What Did We Learn In This Part Of The Course?

First off, it looked to me like Terry really thinks that the web is a big deal because he spent a lot of time at the beginning of this section making that big comparison between what happens when important people - I think they were called patricians - ran everything and then after the web arrived, it was plebeians who ran things. Like there are a bunch of differences in movies and books and blogs and like authors like Stephen King can write and publish their own stuff on the web. There are like all sorts of things!

But if he asks us on a test, like what was the really big, big difference, then like I'd say that it was making things way more democratic. Suddenly after the web arrived, just ordinary people would write stuff and put it up on the web. And that is true of scholars and their journals, and photographers and a whole bunch of other people.

Then Terry did that section on the Garfield guy and that seemed to be really weird - like this guy I never heard about did web stuff before the web, but nobody ever heard of him. At least not me. Like I've never used a citation index, so the whole thing was kind of weird.

And then Terry tried to link all that weird citation stuff to Google. Now I like Google and like I use it every day, but I never thought about how it really works. Like I thought that it indexed the web, and that was that. But Terry got all worked up pointing out that there is the dark web - you know, stuff that is hard to get at because it is behind firewalls and stuff. Ok, ok, I said to myself, Google doesn't index the web, like, big deal! But Terry kept going and really got bent out of shape trying to figure out how Google "gains semantics from web pages" - like, I put in the word "mariners" and like I get lots of "mariners" baseball stuff.

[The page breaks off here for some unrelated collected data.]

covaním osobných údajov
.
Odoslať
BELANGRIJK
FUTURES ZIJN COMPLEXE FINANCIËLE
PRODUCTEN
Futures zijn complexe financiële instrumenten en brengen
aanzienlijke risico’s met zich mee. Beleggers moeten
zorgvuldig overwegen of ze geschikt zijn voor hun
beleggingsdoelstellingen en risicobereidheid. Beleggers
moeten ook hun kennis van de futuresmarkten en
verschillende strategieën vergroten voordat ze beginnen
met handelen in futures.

Now it is true that I was surprised by the all the stuff that Google doesn't pick up and it was interesting to see how Terry could build a box - remember that yellow box thing - that said it was about dogs, but when you moused over it, it was really all about cats. That was interesting. Actually, when I think about it, it was a lot more interesting than that Garfield guy who was kind of weird.

Then we finally got to HTML and most of what Terry showed us was stuff that I knew something about. Like I've build web pages before, but I didn't know about that Tidy thing that can turn your page into XHTML. Like that was interesting and I think that I'll remember that because you never know when that will be useful.

And then Terry did a little stuff about style sheets, but like, it was obvious that he's laying the groundwork for more stuff to come because he mentioned that XSL stuff, but he didn't say a lot about it. He said that there is going to be more of that stuff in the next section of the course. Then there was JavaScript, which was interesting because Terry put that Java Applet up on the page, and then he had trouble with the browser in the classroom showing it. Like afterwards, he said that it was an example of the sort of thing that it going on on the web right now, where Microsoft and other companies are fighting over stuff.

I really, really liked the last topic which was about art because Terry showed us a little bit about style and creating things on the web. I mean like there are really interesting things going on on the web right now. You should really take a look. So Terry talked about style and said that USA Today is like an example of web style. Like I don't read USA Today but I get the point of what he's trying to say. And he showed us some examples of really cool web sites. I think that that is something I'd like to study. I wonder if there are courses in that sort of stuff? Oh well, that's sort of what this section of the course was about. I guess that I learned a lot, but it didn't seem like a lot of stuff because basicly it was really interesting, except for that Garfield guy who seemed weird.